Source material:
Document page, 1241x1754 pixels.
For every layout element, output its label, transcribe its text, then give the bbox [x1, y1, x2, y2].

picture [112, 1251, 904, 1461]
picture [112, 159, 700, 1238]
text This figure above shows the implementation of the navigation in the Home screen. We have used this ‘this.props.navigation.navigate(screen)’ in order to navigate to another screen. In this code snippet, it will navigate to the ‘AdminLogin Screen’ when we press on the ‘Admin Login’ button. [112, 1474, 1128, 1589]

Action item: Restate all of the entries above precisely.

Output:
Document page, 1241x1754 pixels.
For every layout element, output its label, transcribe its text, then give the bbox [x1, y1, x2, y2].

picture [112, 1251, 904, 1461]
picture [112, 159, 700, 1238]
text This figure above shows the implementation of the navigation in the Home screen. We have used this ‘this.props.navigation.navigate(screen)’ in order to navigate to another screen. In this code snippet, it will navigate to the ‘AdminLogin Screen’ when we press on the ‘Admin Login’ button. [112, 1474, 1128, 1589]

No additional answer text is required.